Automatically generating a bird’s-eye-view (BEV) of an object’s surrounding environment is critical for applications like autonomous driving and advanced driver-assistance systems. These systems rely on integrating signals from multiple cameras to construct a top-down view of the environment. Prominent examples include the BEV systems deployed in Tesla cars. However, many existing methods heavily depend on Transformers, which employ computationally expensive attention mechanisms to learn accurate representations.
In this work, we introduce Spatial Cross Mamba, an innovative approach analogous to standard cross-attention in Transformers. Our method leverages the efficiency of state space models (SSMs) to significantly reduce the computational overhead associated with Transformers, enabling more efficient and scalable BEV systems without compromising representation accuracy.
PlatformX is an end-to-end, fully automated platform for hardware-aware Neural Architecture Search (HW-NAS) targeting energy-efficient deep neural networks on mobile and edge devices. PlatformX integrates four key components: (i) an energy-driven search space that expands conventional NAS design by incorporating energy-critical configurations, enabling exploration of high-efficiency architectures; (ii) a transferable kernel-level energy predictor across devices and incrementally refined with minimal on-device samples; (iii) a Pareto based multi-objective search algorithm that balances energy and accuracy to identify optimal trade-offs; and (iv) a high-resolution runtime energy profiling system that automates on-device power measurement usingexternal monitors without human intervention.
Running LLMs locally on mobile and edge devices promises improved privacy, reliability, and lower communication costs, but remains challenging due to high resource demands and limited visibility into performance-efficiency trade-offs. We present lm-Meter, the first lightweight, online latency profiler for on-device LLM inference. lm-Meter provides fine-grained, real-time phase- and kernel-level latency profiling without auxiliary devices. Implemented on commercial mobile platforms, lm-Meter achieves high accuracy with minimal overhead (2.58% prefill and 0.99% decode throughput loss under the most constrained power settings).

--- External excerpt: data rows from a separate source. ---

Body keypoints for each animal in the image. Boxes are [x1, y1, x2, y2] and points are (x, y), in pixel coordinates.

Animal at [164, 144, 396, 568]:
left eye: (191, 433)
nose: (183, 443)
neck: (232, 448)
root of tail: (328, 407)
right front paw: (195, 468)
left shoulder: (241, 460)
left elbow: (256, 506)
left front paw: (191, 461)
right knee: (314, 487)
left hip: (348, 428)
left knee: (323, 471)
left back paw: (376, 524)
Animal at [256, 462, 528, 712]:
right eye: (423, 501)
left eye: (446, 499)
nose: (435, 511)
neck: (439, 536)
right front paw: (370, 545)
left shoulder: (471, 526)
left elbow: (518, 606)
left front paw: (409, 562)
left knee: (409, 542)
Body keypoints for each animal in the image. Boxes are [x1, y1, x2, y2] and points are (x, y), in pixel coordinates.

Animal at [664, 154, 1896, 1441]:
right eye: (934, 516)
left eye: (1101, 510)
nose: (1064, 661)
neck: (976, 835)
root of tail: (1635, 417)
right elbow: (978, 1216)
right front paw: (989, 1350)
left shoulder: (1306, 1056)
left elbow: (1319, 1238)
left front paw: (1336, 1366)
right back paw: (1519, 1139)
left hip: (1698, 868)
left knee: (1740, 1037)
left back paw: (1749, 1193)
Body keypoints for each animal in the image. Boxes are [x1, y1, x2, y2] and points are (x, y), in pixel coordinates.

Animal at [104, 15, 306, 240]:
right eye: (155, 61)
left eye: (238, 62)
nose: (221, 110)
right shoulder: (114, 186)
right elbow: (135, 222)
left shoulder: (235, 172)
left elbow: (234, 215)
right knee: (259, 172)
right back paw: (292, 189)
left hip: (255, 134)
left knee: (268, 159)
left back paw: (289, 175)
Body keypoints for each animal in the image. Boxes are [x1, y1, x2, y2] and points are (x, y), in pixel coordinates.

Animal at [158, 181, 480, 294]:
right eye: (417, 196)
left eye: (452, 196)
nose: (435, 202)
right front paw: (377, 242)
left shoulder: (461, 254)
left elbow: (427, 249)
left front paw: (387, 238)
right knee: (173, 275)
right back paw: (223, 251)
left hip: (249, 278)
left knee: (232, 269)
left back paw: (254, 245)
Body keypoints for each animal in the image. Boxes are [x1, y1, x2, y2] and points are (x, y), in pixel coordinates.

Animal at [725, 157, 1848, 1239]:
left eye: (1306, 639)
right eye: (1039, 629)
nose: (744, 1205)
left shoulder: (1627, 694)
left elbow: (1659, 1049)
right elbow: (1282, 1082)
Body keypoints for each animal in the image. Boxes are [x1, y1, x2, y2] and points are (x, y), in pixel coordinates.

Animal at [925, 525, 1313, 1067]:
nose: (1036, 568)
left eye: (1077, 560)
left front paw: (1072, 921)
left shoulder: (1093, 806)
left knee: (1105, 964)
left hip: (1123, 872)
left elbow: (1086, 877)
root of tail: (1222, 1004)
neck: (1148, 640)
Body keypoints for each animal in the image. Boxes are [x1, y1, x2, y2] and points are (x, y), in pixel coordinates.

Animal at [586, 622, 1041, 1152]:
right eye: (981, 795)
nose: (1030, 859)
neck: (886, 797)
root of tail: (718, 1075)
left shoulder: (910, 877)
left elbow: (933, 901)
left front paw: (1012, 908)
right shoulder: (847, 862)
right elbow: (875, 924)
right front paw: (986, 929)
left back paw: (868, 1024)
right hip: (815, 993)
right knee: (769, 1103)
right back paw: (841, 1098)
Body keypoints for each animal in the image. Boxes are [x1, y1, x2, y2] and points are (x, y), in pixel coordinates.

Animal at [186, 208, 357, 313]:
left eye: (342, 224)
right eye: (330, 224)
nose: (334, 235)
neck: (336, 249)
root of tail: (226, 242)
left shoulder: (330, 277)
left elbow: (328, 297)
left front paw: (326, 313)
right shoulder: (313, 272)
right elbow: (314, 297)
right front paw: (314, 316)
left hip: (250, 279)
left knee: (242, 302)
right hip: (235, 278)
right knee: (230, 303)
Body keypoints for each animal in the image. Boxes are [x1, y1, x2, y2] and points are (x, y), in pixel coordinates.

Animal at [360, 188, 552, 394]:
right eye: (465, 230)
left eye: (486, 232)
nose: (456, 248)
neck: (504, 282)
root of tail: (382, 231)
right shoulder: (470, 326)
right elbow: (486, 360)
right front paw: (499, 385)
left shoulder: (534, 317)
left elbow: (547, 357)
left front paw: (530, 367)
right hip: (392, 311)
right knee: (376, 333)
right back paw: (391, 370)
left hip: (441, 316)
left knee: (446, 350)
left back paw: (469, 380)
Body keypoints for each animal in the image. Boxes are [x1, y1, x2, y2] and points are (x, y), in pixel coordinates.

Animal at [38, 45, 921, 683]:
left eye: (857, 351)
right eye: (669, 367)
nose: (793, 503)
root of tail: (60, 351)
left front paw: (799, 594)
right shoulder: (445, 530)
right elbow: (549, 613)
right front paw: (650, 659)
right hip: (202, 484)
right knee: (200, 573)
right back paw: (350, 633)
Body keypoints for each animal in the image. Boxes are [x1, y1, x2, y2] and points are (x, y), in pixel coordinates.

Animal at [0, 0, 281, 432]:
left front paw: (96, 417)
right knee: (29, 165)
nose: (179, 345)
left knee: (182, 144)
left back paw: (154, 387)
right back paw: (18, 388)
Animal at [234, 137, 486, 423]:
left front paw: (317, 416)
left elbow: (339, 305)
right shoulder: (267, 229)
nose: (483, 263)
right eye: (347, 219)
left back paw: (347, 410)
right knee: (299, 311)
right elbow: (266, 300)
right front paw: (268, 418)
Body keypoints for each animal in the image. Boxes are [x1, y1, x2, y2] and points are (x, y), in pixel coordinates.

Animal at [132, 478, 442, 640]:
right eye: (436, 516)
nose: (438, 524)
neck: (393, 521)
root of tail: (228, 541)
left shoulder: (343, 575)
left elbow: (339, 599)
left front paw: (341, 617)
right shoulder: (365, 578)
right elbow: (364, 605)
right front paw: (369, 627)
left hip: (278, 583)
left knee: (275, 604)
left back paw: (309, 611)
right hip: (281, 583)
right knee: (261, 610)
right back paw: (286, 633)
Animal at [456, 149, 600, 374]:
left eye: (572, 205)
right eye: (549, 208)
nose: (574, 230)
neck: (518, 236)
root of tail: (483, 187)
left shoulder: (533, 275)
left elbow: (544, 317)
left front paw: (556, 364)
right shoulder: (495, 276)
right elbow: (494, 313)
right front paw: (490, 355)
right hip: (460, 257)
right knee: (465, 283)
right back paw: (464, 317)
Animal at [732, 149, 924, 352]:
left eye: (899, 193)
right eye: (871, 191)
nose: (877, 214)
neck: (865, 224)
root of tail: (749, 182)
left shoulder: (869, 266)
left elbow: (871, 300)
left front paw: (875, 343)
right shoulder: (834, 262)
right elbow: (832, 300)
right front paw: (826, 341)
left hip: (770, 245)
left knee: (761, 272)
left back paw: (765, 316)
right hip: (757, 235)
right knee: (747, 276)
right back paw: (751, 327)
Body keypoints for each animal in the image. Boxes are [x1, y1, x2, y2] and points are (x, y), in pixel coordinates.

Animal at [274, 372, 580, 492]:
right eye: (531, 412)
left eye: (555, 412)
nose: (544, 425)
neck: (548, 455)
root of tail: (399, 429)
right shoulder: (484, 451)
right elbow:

Leveraging lm-Meter, we conduct comprehensive empirical studies revealing phase- and kernel-level bottlenecks in on-device LLM inference, quantifying accuracy-efficiency trade-offs, and identifying systematic optimization opportunities. lm-Meter provides unprecedented visibility into the runtime behavior of LLMs on constrained platforms, laying the foundation for informed optimization and accelerating the democratization of on-device LLM systems.
Despite the remarkable advances in edge device capabilities such as functionality, computation power, and storage capacity, the limited energy capacity has been the major bottleneck in promoting advanced edge AI applications. For instance, mobile and edge devices are typically powered solely by embedded batteries, so their energy capacity is significantly constrained by form factor requirements, safety considerations, manufacturing costs, and concerns on the environmental impact of the battery technology used.
In this work, we studied the problem of accurate energy measurement, prediction, and understandable scoring of on-device deep learning across edge hardware. We created kernel-, model-, and application-level datasets for on-device deep learning. We designed and implemented the first kernel-level energy predictors on both mobile CPU and GPU. It can provide consistently accurate energy estimation on unseen DNN models.
The goal of this research pillar is to improve system performance, especially latency and energy efficiency, of mobile AR/VR devices. We primarily focus on adapting the system configurations of mobile AR devices to address the trade-offs between user preferences and performance requirements.
We are also recently interested in prototyping systems for emerging AR applications including: collaborative AR, mobile AR with generative AI, AR for scientific data exploration, etc.
The goal of this research pillar is to conduct pioneering study on digital twins for connected and automated vehicles (CAVs). Our vision is to create fair, affordable, and efficient mobility solutions by leveraging digital twins and edge computing.
We are primarily interested in: Visualization of mobility digital twin with NeRF, cooperative perception, security in CAVs, etc.